### [BRIEF]
Stop after the line that contains "Table 5. By"; until then, restate each line of the entries word for word from the very first.

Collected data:
•••
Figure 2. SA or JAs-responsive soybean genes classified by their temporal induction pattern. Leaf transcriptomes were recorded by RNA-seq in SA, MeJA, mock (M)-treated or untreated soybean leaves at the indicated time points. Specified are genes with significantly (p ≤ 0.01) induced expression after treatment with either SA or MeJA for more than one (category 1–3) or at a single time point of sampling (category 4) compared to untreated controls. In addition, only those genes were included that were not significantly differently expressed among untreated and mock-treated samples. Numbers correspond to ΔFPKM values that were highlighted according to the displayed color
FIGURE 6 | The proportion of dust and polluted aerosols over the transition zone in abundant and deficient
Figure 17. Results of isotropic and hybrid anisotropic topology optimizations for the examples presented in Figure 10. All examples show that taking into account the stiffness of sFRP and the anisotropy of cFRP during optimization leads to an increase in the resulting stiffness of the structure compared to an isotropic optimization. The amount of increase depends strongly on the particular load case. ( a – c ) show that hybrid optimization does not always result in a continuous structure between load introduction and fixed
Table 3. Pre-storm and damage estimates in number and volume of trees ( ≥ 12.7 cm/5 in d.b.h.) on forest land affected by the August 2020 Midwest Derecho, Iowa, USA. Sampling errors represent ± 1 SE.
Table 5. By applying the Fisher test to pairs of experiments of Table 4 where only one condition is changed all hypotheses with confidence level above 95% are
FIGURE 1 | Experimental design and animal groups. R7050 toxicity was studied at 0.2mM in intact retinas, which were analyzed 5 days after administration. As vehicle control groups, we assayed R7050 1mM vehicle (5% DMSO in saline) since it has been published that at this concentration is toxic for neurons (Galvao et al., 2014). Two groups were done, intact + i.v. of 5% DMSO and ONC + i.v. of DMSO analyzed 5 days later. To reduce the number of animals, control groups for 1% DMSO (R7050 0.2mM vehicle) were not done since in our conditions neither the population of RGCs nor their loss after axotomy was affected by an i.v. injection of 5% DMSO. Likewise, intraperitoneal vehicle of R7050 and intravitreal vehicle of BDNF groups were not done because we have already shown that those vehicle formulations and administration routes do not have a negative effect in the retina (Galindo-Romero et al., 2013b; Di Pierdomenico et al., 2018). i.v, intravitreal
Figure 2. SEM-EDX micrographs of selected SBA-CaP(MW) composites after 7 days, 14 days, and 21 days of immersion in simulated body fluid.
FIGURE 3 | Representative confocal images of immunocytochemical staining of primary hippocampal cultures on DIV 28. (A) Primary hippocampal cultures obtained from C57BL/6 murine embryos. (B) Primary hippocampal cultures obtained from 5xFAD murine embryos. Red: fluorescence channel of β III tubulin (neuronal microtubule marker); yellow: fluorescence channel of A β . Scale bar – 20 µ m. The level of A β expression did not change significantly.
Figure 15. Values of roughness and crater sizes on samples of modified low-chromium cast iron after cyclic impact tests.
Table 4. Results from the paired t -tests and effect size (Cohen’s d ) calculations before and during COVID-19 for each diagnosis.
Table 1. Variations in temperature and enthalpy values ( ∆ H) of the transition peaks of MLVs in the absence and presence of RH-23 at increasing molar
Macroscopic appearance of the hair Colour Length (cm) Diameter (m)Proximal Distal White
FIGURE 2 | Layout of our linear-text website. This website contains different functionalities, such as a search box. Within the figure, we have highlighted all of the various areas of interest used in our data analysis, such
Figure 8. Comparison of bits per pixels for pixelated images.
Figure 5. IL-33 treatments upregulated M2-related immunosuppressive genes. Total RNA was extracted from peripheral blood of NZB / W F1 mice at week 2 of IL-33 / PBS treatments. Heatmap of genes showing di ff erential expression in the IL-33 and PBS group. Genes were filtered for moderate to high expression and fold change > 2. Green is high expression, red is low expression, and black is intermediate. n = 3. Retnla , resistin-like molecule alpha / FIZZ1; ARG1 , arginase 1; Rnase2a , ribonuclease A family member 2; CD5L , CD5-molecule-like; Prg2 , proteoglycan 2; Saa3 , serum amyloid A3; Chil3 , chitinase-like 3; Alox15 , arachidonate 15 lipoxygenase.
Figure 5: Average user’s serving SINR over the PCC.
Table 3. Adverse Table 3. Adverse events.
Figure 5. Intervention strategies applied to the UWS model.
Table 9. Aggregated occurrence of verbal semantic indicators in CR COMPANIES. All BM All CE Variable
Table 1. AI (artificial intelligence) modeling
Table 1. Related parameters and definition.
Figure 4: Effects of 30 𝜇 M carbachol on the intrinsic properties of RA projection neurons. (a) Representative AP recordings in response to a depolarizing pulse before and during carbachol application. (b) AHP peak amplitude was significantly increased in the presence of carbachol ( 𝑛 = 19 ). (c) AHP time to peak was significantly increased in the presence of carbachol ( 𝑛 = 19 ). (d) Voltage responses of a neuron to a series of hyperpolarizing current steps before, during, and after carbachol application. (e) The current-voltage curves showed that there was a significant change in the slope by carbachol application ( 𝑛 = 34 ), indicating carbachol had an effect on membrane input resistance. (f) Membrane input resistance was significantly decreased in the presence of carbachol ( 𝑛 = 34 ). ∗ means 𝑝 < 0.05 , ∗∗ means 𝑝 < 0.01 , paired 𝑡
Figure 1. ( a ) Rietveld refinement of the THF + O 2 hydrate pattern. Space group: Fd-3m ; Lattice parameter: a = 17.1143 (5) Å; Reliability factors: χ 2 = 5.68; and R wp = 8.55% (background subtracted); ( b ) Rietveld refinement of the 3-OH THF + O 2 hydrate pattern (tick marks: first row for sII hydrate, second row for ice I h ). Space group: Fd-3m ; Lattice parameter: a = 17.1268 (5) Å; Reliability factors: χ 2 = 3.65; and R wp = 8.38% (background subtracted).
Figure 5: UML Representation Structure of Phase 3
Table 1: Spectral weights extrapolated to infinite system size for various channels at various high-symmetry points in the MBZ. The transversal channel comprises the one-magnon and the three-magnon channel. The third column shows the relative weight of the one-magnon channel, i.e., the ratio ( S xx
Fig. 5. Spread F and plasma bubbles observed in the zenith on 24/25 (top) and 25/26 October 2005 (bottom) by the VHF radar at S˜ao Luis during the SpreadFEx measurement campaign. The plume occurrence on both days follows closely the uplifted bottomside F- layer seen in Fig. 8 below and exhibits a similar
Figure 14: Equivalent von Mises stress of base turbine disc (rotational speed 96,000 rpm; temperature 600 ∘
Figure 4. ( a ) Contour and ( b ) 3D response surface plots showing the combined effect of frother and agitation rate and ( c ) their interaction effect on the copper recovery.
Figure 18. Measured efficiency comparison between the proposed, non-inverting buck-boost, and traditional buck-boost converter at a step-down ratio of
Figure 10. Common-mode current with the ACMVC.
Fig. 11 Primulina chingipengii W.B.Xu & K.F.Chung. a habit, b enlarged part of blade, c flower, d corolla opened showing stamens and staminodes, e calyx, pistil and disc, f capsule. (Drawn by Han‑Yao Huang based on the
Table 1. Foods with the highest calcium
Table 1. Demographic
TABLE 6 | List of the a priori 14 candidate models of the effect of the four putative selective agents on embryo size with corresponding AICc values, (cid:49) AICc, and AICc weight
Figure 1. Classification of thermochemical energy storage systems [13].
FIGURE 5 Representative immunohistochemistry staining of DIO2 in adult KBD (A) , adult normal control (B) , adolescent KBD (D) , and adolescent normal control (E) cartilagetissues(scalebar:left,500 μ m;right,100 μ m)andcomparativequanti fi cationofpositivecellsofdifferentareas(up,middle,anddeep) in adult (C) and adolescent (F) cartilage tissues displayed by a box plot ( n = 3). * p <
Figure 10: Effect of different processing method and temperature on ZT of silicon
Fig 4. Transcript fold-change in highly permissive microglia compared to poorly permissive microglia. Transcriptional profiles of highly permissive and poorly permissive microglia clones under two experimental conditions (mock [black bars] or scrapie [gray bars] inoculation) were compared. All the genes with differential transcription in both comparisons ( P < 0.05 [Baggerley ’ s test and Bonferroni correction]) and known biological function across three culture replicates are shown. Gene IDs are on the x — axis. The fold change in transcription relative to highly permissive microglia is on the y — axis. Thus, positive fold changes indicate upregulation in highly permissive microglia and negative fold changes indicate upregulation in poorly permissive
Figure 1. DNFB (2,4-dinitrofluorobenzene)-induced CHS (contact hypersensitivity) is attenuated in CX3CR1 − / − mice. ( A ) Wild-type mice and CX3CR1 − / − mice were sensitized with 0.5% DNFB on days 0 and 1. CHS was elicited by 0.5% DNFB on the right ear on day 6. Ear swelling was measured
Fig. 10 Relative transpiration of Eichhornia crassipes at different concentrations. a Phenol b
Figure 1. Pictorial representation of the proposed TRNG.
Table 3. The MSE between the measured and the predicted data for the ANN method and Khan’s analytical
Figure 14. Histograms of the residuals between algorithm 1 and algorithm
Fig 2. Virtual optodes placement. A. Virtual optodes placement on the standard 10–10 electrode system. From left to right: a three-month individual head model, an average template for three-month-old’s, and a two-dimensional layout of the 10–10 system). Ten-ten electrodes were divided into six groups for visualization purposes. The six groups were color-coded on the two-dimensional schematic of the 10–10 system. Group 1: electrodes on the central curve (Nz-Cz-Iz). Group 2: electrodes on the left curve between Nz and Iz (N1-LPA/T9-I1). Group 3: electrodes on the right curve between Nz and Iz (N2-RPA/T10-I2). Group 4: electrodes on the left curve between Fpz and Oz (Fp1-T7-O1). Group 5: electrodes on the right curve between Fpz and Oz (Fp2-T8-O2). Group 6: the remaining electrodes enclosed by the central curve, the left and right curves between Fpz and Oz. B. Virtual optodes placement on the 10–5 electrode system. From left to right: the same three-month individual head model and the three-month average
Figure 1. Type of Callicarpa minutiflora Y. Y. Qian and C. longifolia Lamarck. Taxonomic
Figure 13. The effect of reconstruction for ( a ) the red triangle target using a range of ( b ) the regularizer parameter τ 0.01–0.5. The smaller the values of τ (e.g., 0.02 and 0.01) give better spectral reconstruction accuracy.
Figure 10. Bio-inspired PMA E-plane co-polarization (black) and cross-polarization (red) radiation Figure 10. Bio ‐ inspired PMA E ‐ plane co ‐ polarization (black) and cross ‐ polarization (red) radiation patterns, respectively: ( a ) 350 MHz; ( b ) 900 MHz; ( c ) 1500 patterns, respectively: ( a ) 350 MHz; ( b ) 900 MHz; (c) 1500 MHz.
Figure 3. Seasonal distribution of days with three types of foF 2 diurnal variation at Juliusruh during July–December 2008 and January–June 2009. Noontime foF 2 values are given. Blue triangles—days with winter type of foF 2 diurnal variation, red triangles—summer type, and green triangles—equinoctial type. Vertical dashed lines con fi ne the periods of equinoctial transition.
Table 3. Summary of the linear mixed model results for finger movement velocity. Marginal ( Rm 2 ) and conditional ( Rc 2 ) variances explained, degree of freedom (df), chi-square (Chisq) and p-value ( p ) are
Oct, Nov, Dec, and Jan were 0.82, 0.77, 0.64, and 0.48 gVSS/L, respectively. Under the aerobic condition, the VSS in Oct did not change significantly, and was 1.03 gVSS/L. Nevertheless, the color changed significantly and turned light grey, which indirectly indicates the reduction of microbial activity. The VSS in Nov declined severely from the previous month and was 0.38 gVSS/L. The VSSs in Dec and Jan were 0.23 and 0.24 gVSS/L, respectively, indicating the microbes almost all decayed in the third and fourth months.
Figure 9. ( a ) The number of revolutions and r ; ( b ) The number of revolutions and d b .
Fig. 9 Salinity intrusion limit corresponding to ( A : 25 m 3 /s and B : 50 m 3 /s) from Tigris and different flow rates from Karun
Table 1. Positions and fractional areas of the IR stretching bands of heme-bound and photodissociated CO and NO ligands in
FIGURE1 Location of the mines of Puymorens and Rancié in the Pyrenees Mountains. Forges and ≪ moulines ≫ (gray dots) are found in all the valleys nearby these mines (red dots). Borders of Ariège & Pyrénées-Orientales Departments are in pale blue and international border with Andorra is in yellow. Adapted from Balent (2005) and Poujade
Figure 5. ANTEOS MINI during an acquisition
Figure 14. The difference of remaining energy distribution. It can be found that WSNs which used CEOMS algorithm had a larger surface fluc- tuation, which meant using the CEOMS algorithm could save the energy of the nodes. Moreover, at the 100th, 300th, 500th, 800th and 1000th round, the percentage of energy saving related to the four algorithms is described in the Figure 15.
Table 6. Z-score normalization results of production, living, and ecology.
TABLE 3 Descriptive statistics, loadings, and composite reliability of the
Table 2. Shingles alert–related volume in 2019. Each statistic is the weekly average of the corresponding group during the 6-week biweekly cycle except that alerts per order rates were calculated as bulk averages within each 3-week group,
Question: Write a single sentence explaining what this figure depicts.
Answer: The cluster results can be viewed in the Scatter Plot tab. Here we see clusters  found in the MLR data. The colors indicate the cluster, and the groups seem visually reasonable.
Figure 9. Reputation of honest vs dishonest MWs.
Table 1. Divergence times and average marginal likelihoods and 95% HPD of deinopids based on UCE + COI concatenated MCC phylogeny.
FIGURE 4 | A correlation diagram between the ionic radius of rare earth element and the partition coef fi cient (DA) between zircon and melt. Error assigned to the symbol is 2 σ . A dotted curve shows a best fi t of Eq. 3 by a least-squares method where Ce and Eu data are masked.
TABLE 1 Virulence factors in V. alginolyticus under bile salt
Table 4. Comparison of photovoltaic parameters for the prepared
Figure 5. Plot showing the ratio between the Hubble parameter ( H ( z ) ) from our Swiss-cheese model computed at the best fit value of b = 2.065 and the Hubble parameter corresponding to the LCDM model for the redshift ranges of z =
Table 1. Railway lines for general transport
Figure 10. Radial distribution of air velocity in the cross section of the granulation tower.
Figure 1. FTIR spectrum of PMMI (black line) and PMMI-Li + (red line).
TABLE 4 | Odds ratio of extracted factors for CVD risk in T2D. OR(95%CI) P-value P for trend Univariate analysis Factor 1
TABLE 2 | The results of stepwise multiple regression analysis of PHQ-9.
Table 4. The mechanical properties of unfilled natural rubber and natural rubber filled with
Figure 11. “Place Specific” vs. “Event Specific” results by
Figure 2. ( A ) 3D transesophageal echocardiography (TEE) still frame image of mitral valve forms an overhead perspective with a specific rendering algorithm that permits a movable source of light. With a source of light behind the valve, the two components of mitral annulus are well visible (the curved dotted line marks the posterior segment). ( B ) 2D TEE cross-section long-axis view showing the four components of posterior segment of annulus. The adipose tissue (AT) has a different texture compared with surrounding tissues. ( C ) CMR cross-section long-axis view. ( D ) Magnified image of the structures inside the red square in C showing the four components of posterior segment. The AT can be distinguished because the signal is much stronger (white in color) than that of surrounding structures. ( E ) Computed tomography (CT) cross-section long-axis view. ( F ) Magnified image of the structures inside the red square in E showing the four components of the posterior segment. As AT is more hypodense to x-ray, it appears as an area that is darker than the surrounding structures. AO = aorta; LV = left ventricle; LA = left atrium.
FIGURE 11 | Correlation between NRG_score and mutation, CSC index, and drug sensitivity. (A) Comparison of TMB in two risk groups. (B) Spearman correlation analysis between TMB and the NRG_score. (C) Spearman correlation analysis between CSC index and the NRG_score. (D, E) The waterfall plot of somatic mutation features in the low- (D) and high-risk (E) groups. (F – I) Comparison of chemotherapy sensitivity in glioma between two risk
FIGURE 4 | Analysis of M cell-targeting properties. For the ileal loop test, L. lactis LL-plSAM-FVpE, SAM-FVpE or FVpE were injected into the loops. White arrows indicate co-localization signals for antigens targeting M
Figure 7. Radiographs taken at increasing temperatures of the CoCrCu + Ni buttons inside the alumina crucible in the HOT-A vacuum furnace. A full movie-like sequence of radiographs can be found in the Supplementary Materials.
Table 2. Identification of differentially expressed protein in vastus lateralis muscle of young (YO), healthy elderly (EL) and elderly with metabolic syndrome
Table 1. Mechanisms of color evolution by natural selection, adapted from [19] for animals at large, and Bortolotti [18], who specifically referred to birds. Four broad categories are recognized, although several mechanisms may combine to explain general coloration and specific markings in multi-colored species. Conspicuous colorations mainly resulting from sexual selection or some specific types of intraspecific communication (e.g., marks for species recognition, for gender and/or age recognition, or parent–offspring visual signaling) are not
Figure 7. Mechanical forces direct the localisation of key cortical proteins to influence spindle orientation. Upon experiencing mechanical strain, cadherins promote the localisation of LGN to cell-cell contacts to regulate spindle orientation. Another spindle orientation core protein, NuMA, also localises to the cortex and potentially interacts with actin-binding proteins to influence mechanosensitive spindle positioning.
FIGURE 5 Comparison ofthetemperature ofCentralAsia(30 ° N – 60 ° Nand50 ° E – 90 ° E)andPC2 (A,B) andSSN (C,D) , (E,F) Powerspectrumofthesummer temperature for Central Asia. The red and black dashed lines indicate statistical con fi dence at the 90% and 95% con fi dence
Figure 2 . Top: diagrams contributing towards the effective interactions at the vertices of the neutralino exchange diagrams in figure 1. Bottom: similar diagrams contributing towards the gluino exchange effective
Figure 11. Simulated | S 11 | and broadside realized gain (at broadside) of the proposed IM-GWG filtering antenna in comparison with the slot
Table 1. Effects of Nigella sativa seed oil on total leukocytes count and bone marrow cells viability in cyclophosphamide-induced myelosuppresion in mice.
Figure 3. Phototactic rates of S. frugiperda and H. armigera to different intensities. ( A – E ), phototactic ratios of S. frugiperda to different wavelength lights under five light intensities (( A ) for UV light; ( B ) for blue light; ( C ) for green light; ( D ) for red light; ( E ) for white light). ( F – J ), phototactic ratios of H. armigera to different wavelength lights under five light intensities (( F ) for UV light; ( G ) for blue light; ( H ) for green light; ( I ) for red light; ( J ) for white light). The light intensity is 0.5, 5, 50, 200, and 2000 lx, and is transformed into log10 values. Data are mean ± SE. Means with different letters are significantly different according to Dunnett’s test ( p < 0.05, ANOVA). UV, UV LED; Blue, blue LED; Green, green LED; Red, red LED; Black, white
•••
### [EXERCISE SOLUTION]
Figure 2. SA or JAs-responsive soybean genes classified by their temporal induction pattern. Leaf transcriptomes were recorded by RNA-seq in SA, MeJA, mock (M)-treated or untreated soybean leaves at the indicated time points. Specified are genes with significantly (p ≤ 0.01) induced expression after treatment with either SA or MeJA for more than one (category 1–3) or at a single time point of sampling (category 4) compared to untreated controls. In addition, only those genes were included that were not significantly differently expressed among untreated and mock-treated samples. Numbers correspond to ΔFPKM values that were highlighted according to the displayed color
FIGURE 6 | The proportion of dust and polluted aerosols over the transition zone in abundant and deficient
Figure 17. Results of isotropic and hybrid anisotropic topology optimizations for the examples presented in Figure 10. All examples show that taking into account the stiffness of sFRP and the anisotropy of cFRP during optimization leads to an increase in the resulting stiffness of the structure compared to an isotropic optimization. The amount of increase depends strongly on the particular load case. ( a – c ) show that hybrid optimization does not always result in a continuous structure between load introduction and fixed
Table 3. Pre-storm and damage estimates in number and volume of trees ( ≥ 12.7 cm/5 in d.b.h.) on forest land affected by the August 2020 Midwest Derecho, Iowa, USA. Sampling errors represent ± 1 SE.
Table 5. By applying the Fisher test to pairs of experiments of Table 4 where only one condition is changed all hypotheses with confidence level above 95% are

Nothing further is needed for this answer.